Wednesday, May 20, 2009

What a Motley Crue we are!

Day 20. 5th Month of the Standard Calendar. Location: Still on this damned transport.

Along for the journey are my brothers in arms. Most of us come from privileged families or have gained status through the legendary exploits in battle.

-Lord Rip Shottington
Shottington is somewhat of an Eccentric. If he's not picking off enemy troops from a mile a way, he's hunting for wild game in the jungles near our hometown. He claims that he killed a bear with his bare hands. You know those goofy explorer novels that are a coin a dozen? Shottington is the epitome of those. We met during the academy. I was with some other cadets enjoying drinks when we saw him trying to court with every woman holding a martini glass. He didn't get a single one. I walked up to him and told him he needs to work on his lines. He then punched me in the jaw, that cheeky bastard. We fought and fought til the city watchmen threw us in the brig.
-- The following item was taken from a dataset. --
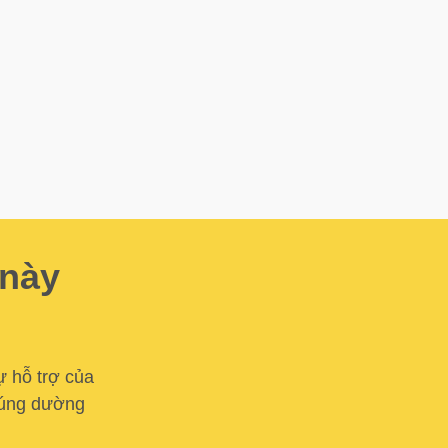
 này
ự hỗ trợ của
 cúng dường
Woke up with a sharp pain in my mouth and some broken ribs. Ahh...Good times.

-Lord Hengrin
Hengrin comes from a family of famous musicians back in the old country. The reason he joined the military is beyond me. He never really talks about it, but we get a bunch of snot nosed messenger types knocking on our door looking for him, so it's probably family trouble or some such. We usually say he's on a Sortie, but that's usually a lie. I guess the musical timing is good for something though. Hengrin is one of our country's best dog fighters, able to maneuver and attack at just the right time. Me and Shot met him outside the bar, busking for some change. Not that he needed it, but perhaps he had an alternate motive. After a few tries, we convinced him to join us inside and we've been friends ever since. He always carries that violin with him where ever he goes though. Even during battle, even as I'm sitting here now. It does lighten the mood a bit. We have a bet going to see if he has something hidden in that violin of his.

-Count Inyou
Our group's demolitions expert. Never one to be subtle with his craft, Inyou makes every target a show for the eyes. He once told me, "Blowing up an airship
is like making love to a beautiful woman. Touching any old place will just piss her off. You need to find her pleasure spot, go in, and then knock her off her feet!" Inyou is also a horrible chain smoker, and I've told him many times that its gonna get him killed. Not by smoking them mind you, but actually blowing himself up by smoking near his explosives. I met him shortly after i joined Bakatenshi. He accidentally blew up our favorite bar after we took him there for the first time. The drinks never have tasted as good ever since...=(

-Lieutenant Runyst
The Lieutenant isn't much of a talker so i don't know that much about him. He only talks when he needs to, and when he does, let's just say that the situation we're in, is now very dire. From what i know, He was one of the original founders of the Brigade and usually handles internal affairs. He's supposedly from some backwater town out in the middle of nowhere which would explain his peculiar name. Have i also mentioned that he's one large man? He once picked us all up dragged us into our planes without breaking a sweat. Bit of a hard ass really, but I'm sure we're alive because of him.

Since we're now a separate unit from the main Brigade. We all decided that we needed a new name. How about Dai-Baka? It's based off a popular moving picture series back home, so not exactly original. I wonder if anyone will get the reference over here?